● **Brief**: Among the records below, find the line that has "(at -0.2 3.2"; from there, give the lines again exactly, and stop after the line that has "(at 0.2 3.2".

-------- Given data

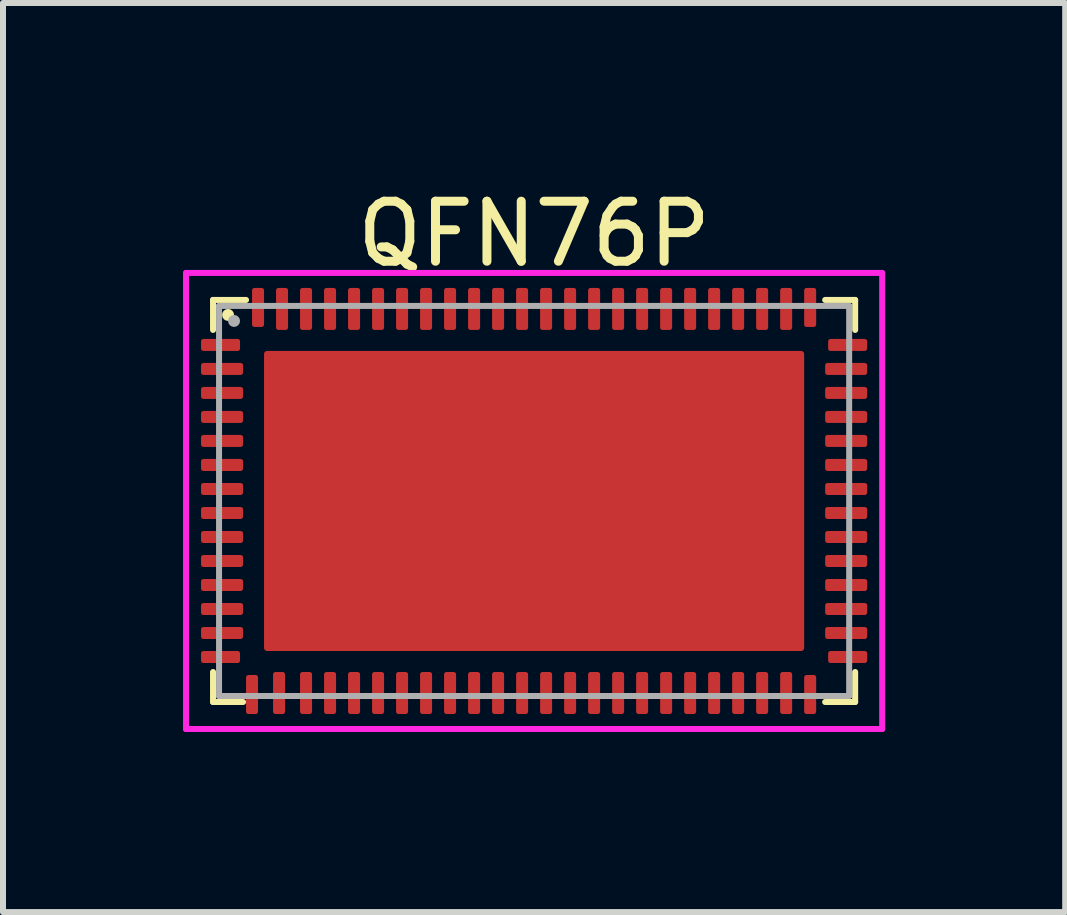
<source format=kicad_pcb>
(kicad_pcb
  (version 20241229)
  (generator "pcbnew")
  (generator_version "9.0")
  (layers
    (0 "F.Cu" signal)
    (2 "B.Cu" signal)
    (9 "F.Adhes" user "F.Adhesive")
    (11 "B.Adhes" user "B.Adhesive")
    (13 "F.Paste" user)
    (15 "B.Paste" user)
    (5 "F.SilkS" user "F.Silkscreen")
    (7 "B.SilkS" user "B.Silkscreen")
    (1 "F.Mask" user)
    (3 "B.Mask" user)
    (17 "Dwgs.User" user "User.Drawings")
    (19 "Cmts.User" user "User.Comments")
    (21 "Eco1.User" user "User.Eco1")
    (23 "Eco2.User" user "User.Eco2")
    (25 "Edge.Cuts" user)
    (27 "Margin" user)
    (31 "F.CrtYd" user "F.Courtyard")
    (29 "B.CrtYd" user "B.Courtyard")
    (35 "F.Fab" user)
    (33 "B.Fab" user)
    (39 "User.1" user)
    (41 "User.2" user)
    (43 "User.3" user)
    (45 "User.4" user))
  (footprint "QFN76P"
    (layer "F.Cu")
    (at 5.85 5.298)
    (property "Reference" "QFN76P" (at 0 -4.45 0) (layer "F.SilkS") (effects (font (size 1 1) (thickness 0.15))))
    (attr through_hole)
    (fp_line (start -5.35 -3.35) (end -5.35 -2.85) (stroke (width 0.1) (type solid)) (layer "F.SilkS"))
    (fp_line (start -5.35 -3.35) (end -4.8 -3.35) (stroke (width 0.1) (type solid)) (layer "F.SilkS"))
    (fp_line (start -5.35 3.35) (end -5.35 2.85) (stroke (width 0.1) (type solid)) (layer "F.SilkS"))
    (fp_line (start -5.35 3.35) (end -4.85 3.35) (stroke (width 0.1) (type solid)) (layer "F.SilkS"))
    (fp_line (start 5.35 -3.35) (end 4.85 -3.35) (stroke (width 0.1) (type solid)) (layer "F.SilkS"))
    (fp_line (start 5.35 -3.35) (end 5.35 -2.85) (stroke (width 0.1) (type solid)) (layer "F.SilkS"))
    (fp_line (start 5.35 3.35) (end 4.85 3.35) (stroke (width 0.1) (type solid)) (layer "F.SilkS"))
    (fp_line (start 5.35 3.35) (end 5.35 2.85) (stroke (width 0.1) (type solid)) (layer "F.SilkS"))
    (fp_circle (center -5.1 -3.1) (end -5.05 -3.1) (stroke (width 0.1) (type solid)) (fill no) (layer "F.SilkS"))
    (fp_line (start -5.8 -3.8) (end -5.8 3.8) (stroke (width 0.1) (type solid)) (layer "F.CrtYd"))
    (fp_line (start -5.8 3.8) (end 5.8 3.8) (stroke (width 0.1) (type solid)) (layer "F.CrtYd"))
    (fp_line (start 5.8 -3.8) (end -5.8 -3.8) (stroke (width 0.1) (type solid)) (layer "F.CrtYd"))
    (fp_line (start 5.8 3.8) (end 5.8 -3.8) (stroke (width 0.1) (type solid)) (layer "F.CrtYd"))
    (fp_line (start -5.25 -3.25) (end 5.25 -3.25) (stroke (width 0.1) (type solid)) (layer "F.Fab"))
    (fp_line (start -5.25 3.25) (end -5.25 -3.25) (stroke (width 0.1) (type solid)) (layer "F.Fab"))
    (fp_line (start 5.25 -3.25) (end 5.25 3.25) (stroke (width 0.1) (type solid)) (layer "F.Fab"))
    (fp_line (start 5.25 3.25) (end -5.25 3.25) (stroke (width 0.1) (type solid)) (layer "F.Fab"))
    (fp_circle (center -5 -3) (end -4.95 -3) (stroke (width 0.1) (type solid)) (fill no) (layer "F.Fab"))
    (pad "1" smd roundrect (at -5.225 -2.6) (size 0.65 0.2) (layers "F.Cu" "F.Mask" "F.Paste") (roundrect_rratio 0.2))
    (pad "2" smd roundrect (at -5.2 -2.2) (size 0.7 0.2) (layers "F.Cu" "F.Mask" "F.Paste") (roundrect_rratio 0.2))
    (pad "3" smd roundrect (at -5.2 -1.8) (size 0.7 0.2) (layers "F.Cu" "F.Mask" "F.Paste") (roundrect_rratio 0.2))
    (pad "4" smd roundrect (at -5.2 -1.4) (size 0.7 0.2) (layers "F.Cu" "F.Mask" "F.Paste") (roundrect_rratio 0.2))
    (pad "5" smd roundrect (at -5.2 -1) (size 0.7 0.2) (layers "F.Cu" "F.Mask" "F.Paste") (roundrect_rratio 0.2))
    (pad "6" smd roundrect (at -5.2 -0.6) (size 0.7 0.2) (layers "F.Cu" "F.Mask" "F.Paste") (roundrect_rratio 0.2))
    (pad "7" smd roundrect (at -5.2 -0.2) (size 0.7 0.2) (layers "F.Cu" "F.Mask" "F.Paste") (roundrect_rratio 0.2))
    (pad "8" smd roundrect (at -5.2 0.2) (size 0.7 0.2) (layers "F.Cu" "F.Mask" "F.Paste") (roundrect_rratio 0.2))
    (pad "9" smd roundrect (at -5.2 0.6) (size 0.7 0.2) (layers "F.Cu" "F.Mask" "F.Paste") (roundrect_rratio 0.2))
    (pad "10" smd roundrect (at -5.2 1) (size 0.7 0.2) (layers "F.Cu" "F.Mask" "F.Paste") (roundrect_rratio 0.2))
    (pad "11" smd roundrect (at -5.2 1.4) (size 0.7 0.2) (layers "F.Cu" "F.Mask" "F.Paste") (roundrect_rratio 0.2))
    (pad "12" smd roundrect (at -5.2 1.8) (size 0.7 0.2) (layers "F.Cu" "F.Mask" "F.Paste") (roundrect_rratio 0.2))
    (pad "13" smd roundrect (at -5.2 2.2) (size 0.7 0.2) (layers "F.Cu" "F.Mask" "F.Paste") (roundrect_rratio 0.2))
    (pad "14" smd roundrect (at -5.225 2.6) (size 0.65 0.2) (layers "F.Cu" "F.Mask" "F.Paste") (roundrect_rratio 0.2))
    (pad "15" smd roundrect (at -4.7 3.225 270) (size 0.65 0.2) (layers "F.Cu" "F.Mask" "F.Paste") (roundrect_rratio 0.2))
    (pad "16" smd roundrect (at -4.25 3.2 90) (size 0.7 0.2) (layers "F.Cu" "F.Mask" "F.Paste") (roundrect_rratio 0.2))
    (pad "17" smd roundrect (at -3.8 3.2 90) (size 0.7 0.2) (layers "F.Cu" "F.Mask" "F.Paste") (roundrect_rratio 0.2))
    (pad "18" smd roundrect (at -3.4 3.2 90) (size 0.7 0.2) (layers "F.Cu" "F.Mask" "F.Paste") (roundrect_rratio 0.2))
    (pad "19" smd roundrect (at -3 3.2 90) (size 0.7 0.2) (layers "F.Cu" "F.Mask" "F.Paste") (roundrect_rratio 0.2))
    (pad "20" smd roundrect (at -2.6 3.2 90) (size 0.7 0.2) (layers "F.Cu" "F.Mask" "F.Paste") (roundrect_rratio 0.2))
    (pad "21" smd roundrect (at -2.2 3.2 90) (size 0.7 0.2) (layers "F.Cu" "F.Mask" "F.Paste") (roundrect_rratio 0.2))
    (pad "22" smd roundrect (at -1.8 3.2 90) (size 0.7 0.2) (layers "F.Cu" "F.Mask" "F.Paste") (roundrect_rratio 0.2))
    (pad "23" smd roundrect (at -1.4 3.2 90) (size 0.7 0.2) (layers "F.Cu" "F.Mask" "F.Paste") (roundrect_rratio 0.2))
    (pad "24" smd roundrect (at -1 3.2 90) (size 0.7 0.2) (layers "F.Cu" "F.Mask" "F.Paste") (roundrect_rratio 0.2))
    (pad "25" smd roundrect (at -0.6 3.2 90) (size 0.7 0.2) (layers "F.Cu" "F.Mask" "F.Paste") (roundrect_rratio 0.2))
    (pad "26" smd roundrect (at -0.2 3.2 90) (size 0.7 0.2) (layers "F.Cu" "F.Mask" "F.Paste") (roundrect_rratio 0.2))
    (pad "27" smd roundrect (at 0.2 3.2 90) (size 0.7 0.2) (layers "F.Cu" "F.Mask" "F.Paste") (roundrect_rratio 0.2))
    (pad "28" smd roundrect (at 0.6 3.2 90) (size 0.7 0.2) (layers "F.Cu" "F.Mask" "F.Paste") (roundrect_rratio 0.2))
    (pad "29" smd roundrect (at 1 3.2 90) (size 0.7 0.2) (layers "F.Cu" "F.Mask" "F.Paste") (roundrect_rratio 0.2))
    (pad "30" smd roundrect (at 1.4 3.2 90) (size 0.7 0.2) (layers "F.Cu" "F.Mask" "F.Paste") (roundrect_rratio 0.2))
    (pad "31" smd roundrect (at 1.8 3.2 90) (size 0.7 0.2) (layers "F.Cu" "F.Mask" "F.Paste") (roundrect_rratio 0.2))
    (pad "32" smd roundrect (at 2.2 3.2 90) (size 0.7 0.2) (layers "F.Cu" "F.Mask" "F.Paste") (roundrect_rratio 0.2))
    (pad "33" smd roundrect (at 2.6 3.2 90) (size 0.7 0.2) (layers "F.Cu" "F.Mask" "F.Paste") (roundrect_rratio 0.2))
    (pad "34" smd roundrect (at 3 3.2 90) (size 0.7 0.2) (layers "F.Cu" "F.Mask" "F.Paste") (roundrect_rratio 0.2))
    (pad "35" smd roundrect (at 3.4 3.2 90) (size 0.7 0.2) (layers "F.Cu" "F.Mask" "F.Paste") (roundrect_rratio 0.2))
    (pad "36" smd roundrect (at 3.8 3.2 90) (size 0.7 0.2) (layers "F.Cu" "F.Mask" "F.Paste") (roundrect_rratio 0.2))
    (pad "37" smd roundrect (at 4.2 3.2 90) (size 0.7 0.2) (layers "F.Cu" "F.Mask" "F.Paste") (roundrect_rratio 0.2))
    (pad "38" smd roundrect (at 4.6 3.225 90) (size 0.65 0.2) (layers "F.Cu" "F.Mask" "F.Paste") (roundrect_rratio 0.2))
    (pad "39" smd roundrect (at 5.225 2.6) (size 0.65 0.2) (layers "F.Cu" "F.Mask" "F.Paste") (roundrect_rratio 0.2))
    (pad "40" smd roundrect (at 5.2 2.2) (size 0.7 0.2) (layers "F.Cu" "F.Mask" "F.Paste") (roundrect_rratio 0.2))
    (pad "41" smd roundrect (at 5.2 1.8) (size 0.7 0.2) (layers "F.Cu" "F.Mask" "F.Paste") (roundrect_rratio 0.2))
    (pad "42" smd roundrect (at 5.2 1.4) (size 0.7 0.2) (layers "F.Cu" "F.Mask" "F.Paste") (roundrect_rratio 0.2))
    (pad "43" smd roundrect (at 5.2 1) (size 0.7 0.2) (layers "F.Cu" "F.Mask" "F.Paste") (roundrect_rratio 0.2))
    (pad "44" smd roundrect (at 5.2 0.6) (size 0.7 0.2) (layers "F.Cu" "F.Mask" "F.Paste") (roundrect_rratio 0.2))
    (pad "45" smd roundrect (at 5.2 0.2) (size 0.7 0.2) (layers "F.Cu" "F.Mask" "F.Paste") (roundrect_rratio 0.2))
    (pad "46" smd roundrect (at 5.2 -0.2) (size 0.7 0.2) (layers "F.Cu" "F.Mask" "F.Paste") (roundrect_rratio 0.2))
    (pad "47" smd roundrect (at 5.2 -0.6) (size 0.7 0.2) (layers "F.Cu" "F.Mask" "F.Paste") (roundrect_rratio 0.2))
    (pad "48" smd roundrect (at 5.2 -1) (size 0.7 0.2) (layers "F.Cu" "F.Mask" "F.Paste") (roundrect_rratio 0.2))
    (pad "49" smd roundrect (at 5.2 -1.4) (size 0.7 0.2) (layers "F.Cu" "F.Mask" "F.Paste") (roundrect_rratio 0.2))
    (pad "50" smd roundrect (at 5.2 -1.8) (size 0.7 0.2) (layers "F.Cu" "F.Mask" "F.Paste") (roundrect_rratio 0.2))
    (pad "51" smd roundrect (at 5.2 -2.2) (size 0.7 0.2) (layers "F.Cu" "F.Mask" "F.Paste") (roundrect_rratio 0.2))
    (pad "52" smd roundrect (at 5.225 -2.6) (size 0.65 0.2) (layers "F.Cu" "F.Mask" "F.Paste") (roundrect_rratio 0.2))
    (pad "53" smd roundrect (at 4.6 -3.225 90) (size 0.65 0.2) (layers "F.Cu" "F.Mask" "F.Paste") (roundrect_rratio 0.2))
    (pad "54" smd roundrect (at 4.2 -3.2 90) (size 0.7 0.2) (layers "F.Cu" "F.Mask" "F.Paste") (roundrect_rratio 0.2))
    (pad "55" smd roundrect (at 3.8 -3.2 90) (size 0.7 0.2) (layers "F.Cu" "F.Mask" "F.Paste") (roundrect_rratio 0.2))
    (pad "56" smd roundrect (at 3.4 -3.2 90) (size 0.7 0.2) (layers "F.Cu" "F.Mask" "F.Paste") (roundrect_rratio 0.2))
    (pad "57" smd roundrect (at 3 -3.2 90) (size 0.7 0.2) (layers "F.Cu" "F.Mask" "F.Paste") (roundrect_rratio 0.2))
    (pad "58" smd roundrect (at 2.6 -3.2 90) (size 0.7 0.2) (layers "F.Cu" "F.Mask" "F.Paste") (roundrect_rratio 0.2))
    (pad "59" smd roundrect (at 2.2 -3.2 90) (size 0.7 0.2) (layers "F.Cu" "F.Mask" "F.Paste") (roundrect_rratio 0.2))
    (pad "60" smd roundrect (at 1.8 -3.2 90) (size 0.7 0.2) (layers "F.Cu" "F.Mask" "F.Paste") (roundrect_rratio 0.2))
    (pad "61" smd roundrect (at 1.4 -3.2 90) (size 0.7 0.2) (layers "F.Cu" "F.Mask" "F.Paste") (roundrect_rratio 0.2))
    (pad "62" smd roundrect (at 1 -3.2 90) (size 0.7 0.2) (layers "F.Cu" "F.Mask" "F.Paste") (roundrect_rratio 0.2))
    (pad "63" smd roundrect (at 0.6 -3.2 90) (size 0.7 0.2) (layers "F.Cu" "F.Mask" "F.Paste") (roundrect_rratio 0.2))
    (pad "64" smd roundrect (at 0.2 -3.2 90) (size 0.7 0.2) (layers "F.Cu" "F.Mask" "F.Paste") (roundrect_rratio 0.2))
    (pad "65" smd roundrect (at -0.2 -3.2 90) (size 0.7 0.2) (layers "F.Cu" "F.Mask" "F.Paste") (roundrect_rratio 0.2))
    (pad "66" smd roundrect (at -0.6 -3.2 90) (size 0.7 0.2) (layers "F.Cu" "F.Mask" "F.Paste") (roundrect_rratio 0.2))
    (pad "67" smd roundrect (at -1 -3.2 90) (size 0.7 0.2) (layers "F.Cu" "F.Mask" "F.Paste") (roundrect_rratio 0.2))
    (pad "68" smd roundrect (at -1.4 -3.2 90) (size 0.7 0.2) (layers "F.Cu" "F.Mask" "F.Paste") (roundrect_rratio 0.2))
    (pad "69" smd roundrect (at -1.8 -3.2 90) (size 0.7 0.2) (layers "F.Cu" "F.Mask" "F.Paste") (roundrect_rratio 0.2))
    (pad "70" smd roundrect (at -2.2 -3.2 90) (size 0.7 0.2) (layers "F.Cu" "F.Mask" "F.Paste") (roundrect_rratio 0.2))
    (pad "71" smd roundrect (at -2.6 -3.2 90) (size 0.7 0.2) (layers "F.Cu" "F.Mask" "F.Paste") (roundrect_rratio 0.2))
    (pad "72" smd roundrect (at -3 -3.2 90) (size 0.7 0.2) (layers "F.Cu" "F.Mask" "F.Paste") (roundrect_rratio 0.2))
    (pad "73" smd roundrect (at -3.4 -3.2 90) (size 0.7 0.2) (layers "F.Cu" "F.Mask" "F.Paste") (roundrect_rratio 0.2))
    (pad "74" smd roundrect (at -3.8 -3.2 90) (size 0.7 0.2) (layers "F.Cu" "F.Mask" "F.Paste") (roundrect_rratio 0.2))
    (pad "75" smd roundrect (at -4.2 -3.2 90) (size 0.7 0.2) (layers "F.Cu" "F.Mask" "F.Paste") (roundrect_rratio 0.2))
    (pad "76" smd roundrect (at -4.6 -3.225 90) (size 0.65 0.2) (layers "F.Cu" "F.Mask" "F.Paste") (roundrect_rratio 0.2))
    (pad "77" smd roundrect (at 0 0) (size 9 5) (layers "F.Cu" "F.Mask" "F.Paste") (roundrect_rratio 0.01)))
  (gr_rect
    (start -3 -3)
    (end 14.7 12.148)
    (stroke (width 0.1) (type default))
    (fill no)
    (layer "Edge.Cuts")))
</source>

----------------

● **Answer box**:
    (pad "26" smd roundrect (at -0.2 3.2 90) (size 0.7 0.2) (layers "F.Cu" "F.Mask" "F.Paste") (roundrect_rratio 0.2))
    (pad "27" smd roundrect (at 0.2 3.2 90) (size 0.7 0.2) (layers "F.Cu" "F.Mask" "F.Paste") (roundrect_rratio 0.2))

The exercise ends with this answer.